If a control test fails, evidence should not be run through the system until it behaves properly. When failure occurs:
- Notify other examiners of the failure.
- Troubleshoot the system to isolate the failed component. Recognize that the failure could be in a piece of equipment, a cable, a connector, or in an interconnection itself. Take the failed component out of service until it can be replaced, repaired or recalibrated, or it otherwise demonstrates reliable performance.” (chapter 4 version 1.0, January 31, 2008)
The Scientific Working Group on Imaging Technology (SWGIT) also outlines the importance of controls for forensic video examinations in their Best Practices For Video Analysis:
For tape based media
Prior to inserting videotape evidence into a playback device, ensure the equipment is functioning properly by inserting a non-evidentiary test tape of known signal and image quality. When playback of the evidentiary tape is less than optimal or signal dropouts occur, and the analyst suspects player idiosyncrasies as a potential factor, multiple players and/or recorders should be utilized to preview the tape. In some cases, this may necessitate retrieving the original recorder and/or camcorder unit. For example, head misalignment on the original recorder may produce a tape in which video playback is degraded or not viewable when played back on any unit other than the original recording device. Tracking adjustment may be necessary to optimize playback of the original video. (draft January 18, 2008)

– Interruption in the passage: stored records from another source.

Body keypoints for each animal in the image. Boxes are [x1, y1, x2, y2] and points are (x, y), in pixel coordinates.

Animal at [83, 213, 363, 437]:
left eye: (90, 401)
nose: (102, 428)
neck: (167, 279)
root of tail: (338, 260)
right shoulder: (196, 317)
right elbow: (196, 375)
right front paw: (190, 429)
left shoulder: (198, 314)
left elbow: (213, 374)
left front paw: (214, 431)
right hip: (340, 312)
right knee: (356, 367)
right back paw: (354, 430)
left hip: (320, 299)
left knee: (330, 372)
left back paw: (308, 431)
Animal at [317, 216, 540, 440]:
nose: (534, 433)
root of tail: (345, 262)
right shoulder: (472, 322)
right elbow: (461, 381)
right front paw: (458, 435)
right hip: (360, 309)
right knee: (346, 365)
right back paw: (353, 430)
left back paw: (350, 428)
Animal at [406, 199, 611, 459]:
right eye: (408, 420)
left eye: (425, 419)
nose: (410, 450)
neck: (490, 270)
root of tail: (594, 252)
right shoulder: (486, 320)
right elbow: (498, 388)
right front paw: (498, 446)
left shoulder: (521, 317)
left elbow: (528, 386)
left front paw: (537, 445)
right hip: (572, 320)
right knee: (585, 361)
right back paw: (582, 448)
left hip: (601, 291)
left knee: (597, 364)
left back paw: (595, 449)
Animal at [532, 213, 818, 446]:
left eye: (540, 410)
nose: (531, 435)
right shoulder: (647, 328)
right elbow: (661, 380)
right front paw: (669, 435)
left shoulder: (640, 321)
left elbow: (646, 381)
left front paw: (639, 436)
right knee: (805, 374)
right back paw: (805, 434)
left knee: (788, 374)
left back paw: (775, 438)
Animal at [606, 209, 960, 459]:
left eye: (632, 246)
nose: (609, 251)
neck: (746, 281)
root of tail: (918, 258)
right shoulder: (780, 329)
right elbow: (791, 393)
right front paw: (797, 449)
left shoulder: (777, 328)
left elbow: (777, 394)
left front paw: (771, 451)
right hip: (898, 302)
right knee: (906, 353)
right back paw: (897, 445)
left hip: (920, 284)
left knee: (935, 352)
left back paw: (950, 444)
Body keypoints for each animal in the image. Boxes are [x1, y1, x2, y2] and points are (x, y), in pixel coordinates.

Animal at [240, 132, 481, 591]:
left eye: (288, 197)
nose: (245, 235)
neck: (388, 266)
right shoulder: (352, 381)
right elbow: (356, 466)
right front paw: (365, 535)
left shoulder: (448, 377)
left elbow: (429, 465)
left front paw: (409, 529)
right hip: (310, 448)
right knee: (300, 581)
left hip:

In practice, a control is a known sample recording that contains audio and video (i.e. tone and color bars) of a known quality, played through the same equipment as the evidence recording. The control aids the examiner in determining if the equipment is functioning properly and all the connections are correct. My control contains known music and tones, color bars, black frames and the old movie countdown.Maybe at this point you’re wondering if control is really important beyond being a necessary step for accreditation. Simply put, yes. A control actually serves several purposes. Use the same path or chain of equipment and cables that you intend on using for the analysis of your audio and video evidence. This will check that playback heads and cables are all in good working order and any intermediate devices (such as a compressor/limiter) are also not adversely affecting the audio or video.
For perspective, consider the dangers of not doing a control. Unintentional or accidental noises could be introduced on the digitized evidence tape. This might leave you with the mistaken impression that the signal was very noisy from the source, or just a really poor recording. You could be processing out noise that had accidentally been induced. Cables between the playback and the computer could be bad, or a dirty head or roller on an audio or video cassette player could grab and damage the tape. Running a control before performing an audio or video analysis not only provides information about the signal path, it also may save the evidence from harm.
Even if you are not in a laboratory environment and do not fall under accreditation standards, it is good practice to run a control before each and every examination. This will help ensure that your system and all intermediate devices are working properly, that no accidental noise has been added, and help prevent surprise damage to the evidence by dirty heads. Before you start processing evidence, run a control: it will help ensure that you begin with the best possible digital copy of your audio and video evidence recording, making your resulting products the best they can be.